I have a question about a result on tamely ramified extensions in Neukirch's Algebraic Number Theory.
Proposition 7.7 in chapter II section 7. The question I have is about the proof which starts by proving that if $e = 1$ then $L = K$.
The statement is as follows:
Let $K$ be a Henselian field. A finite extension $L/K$ is tamely ramified if and only if $L = T(\sqrt[m_1]{a_1}, \dots, \sqrt[m_r]{a_r})$
Where $T$ is the maximal unramified subextension of $L/K$, $a_i \in T$ for any $i$ and $m_i \geq 2$ are integers prime to $p$ the characteristic of the residue field.
The statement is clear. The first part of the proof goes as follows:
We may disregard the field $K$ since $L/T$ is tamely ramified if and only if $L/K$ is. Assume that $L/T$ is tamely ramified and the fields $L$ and $T$ have the same valuation group i.e $e = 1$. We want to show $L = T$.
Assume $L \neq T$, then one can find a unit $\epsilon \in L \setminus T $ such that $Tr_{L/T}(e) = 0$. Since $L/T$ is tamely ramified we have $[L:T] = m$ is prime to $p$ and we have
$$ Tr(\epsilon) = \sum_{i=1}^{m} \epsilon_i = 0 $$
Where the $\epsilon_i$'s are the conjugates of $\epsilon$. Since the residue fields of $L$ and $T$ are the same the elements $\epsilon_i$ all reduce to the same element $\overline{\epsilon}$ in the residue field. Hence
$$ \overline{Tr(\epsilon)} = m \overline{\epsilon} = 0 $$
which is impossible since $m$ is prime to the characteristic $p$ and $\overline{\epsilon}$ is not zero.
So $L = T$ when $e = 1$.
The part I don't get is how are we allows to sum the conjugates of $\epsilon$ and reduce to the residue field when we don't know that $L/T$ is a normal extension? (Working on a normal closure may salvage the argument but I'm not sure).

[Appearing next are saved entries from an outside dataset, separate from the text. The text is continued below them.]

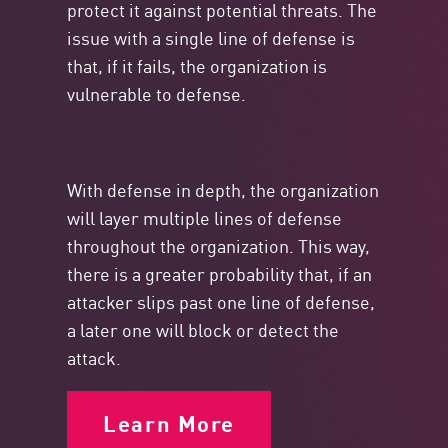
protect it against potential threats. The
issue with a single line of defense is
that, if it fails, the organization is
vulnerable to defense.
With defense in depth, the organization
will layer multiple lines of defense
throughout the organization. This way,
there is a greater probability that, if an
attacker slips past one line of defense,
a later one will block or detect the
attack.
Learn More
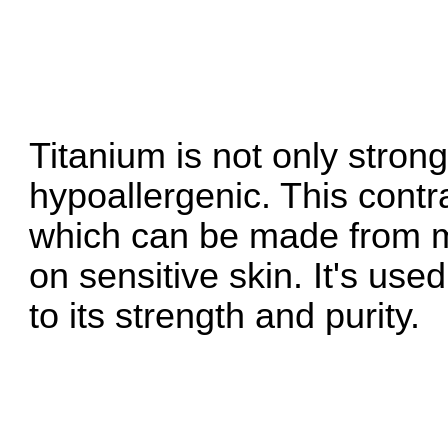
Titanium is not only strong
hypoallergenic. This contr
which can be made from me
on sensitive skin. It's us
to its strength and purity.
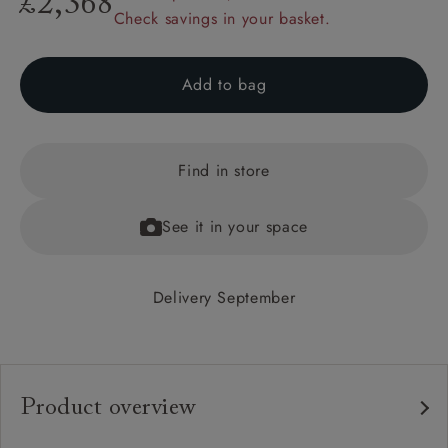
£2,368
Check savings in your basket.
Add to bag
Find in store
See it in your space
Delivery September
Product overview
Any fabric in the world.
Upholstery:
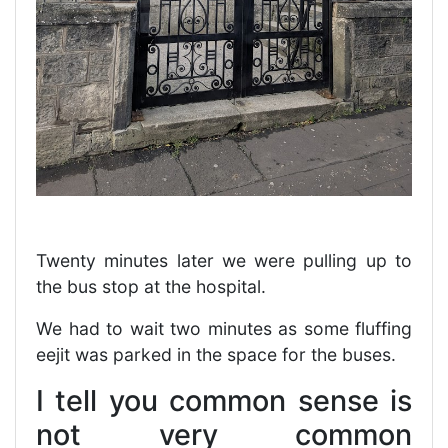
Twenty minutes later we were pulling up to
the bus stop at the hospital.
We had to wait two minutes as some fluffing
eejit was parked in the space for the buses.
I tell you common sense is
not very common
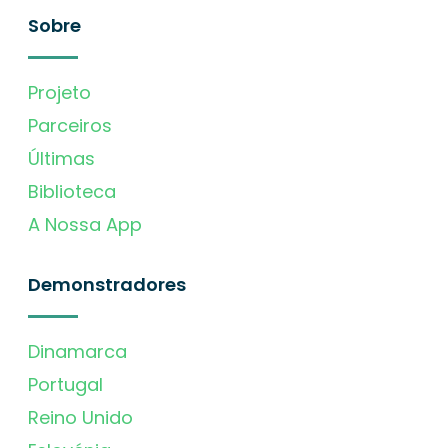
Sobre
Projeto
Parceiros
Últimas
Biblioteca
A Nossa App
Demonstradores
Dinamarca
Portugal
Reino Unido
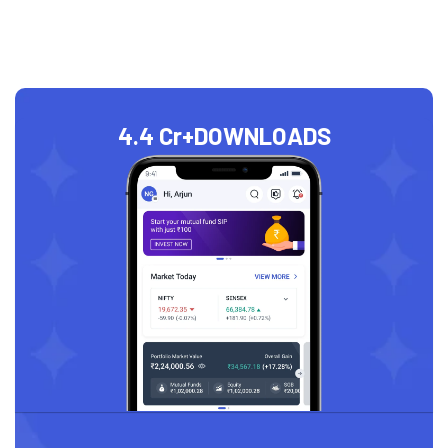
4.4 Cr+
DOWNLOADS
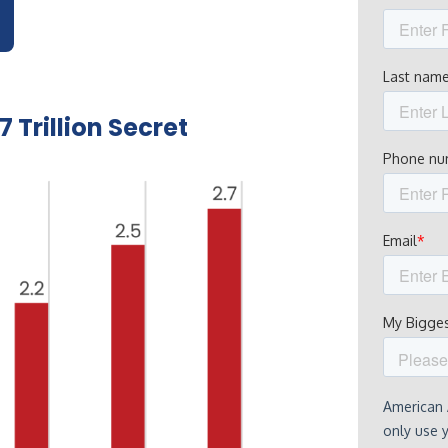
 Trillion Secret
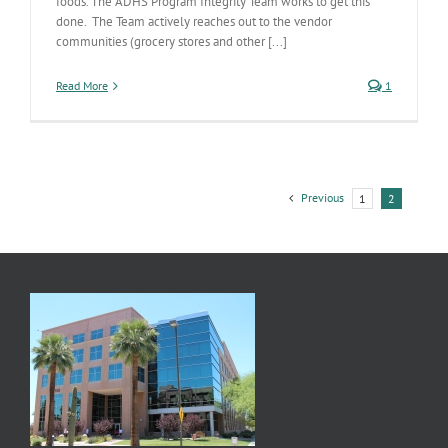
foods. The ADHS Program Integrity Team works to get this
done. The Team actively reaches out to the vendor
communities (grocery stores and other [...]
Read More
1
Previous
1
2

You answered your question : go to the normal closure $F/K$
The true question is why should $\sigma(\varepsilon)$ be in $\varepsilon+m_F$ for each $\sigma\in Aut(F/K)$.
From the definition of Henselian there is that $O_F$ has a unique maximal ideal and any automorphism $\sigma\in Aut(F/K)$ sends $m_F$ to itself.
That $O_L,O_K$ have the same residue field means that $\varepsilon-a\in m_F$ for some $a\in O_K$ thus $\sigma(\varepsilon)-a\in m_F$ and $\sigma(\varepsilon)\in\varepsilon+m_F$.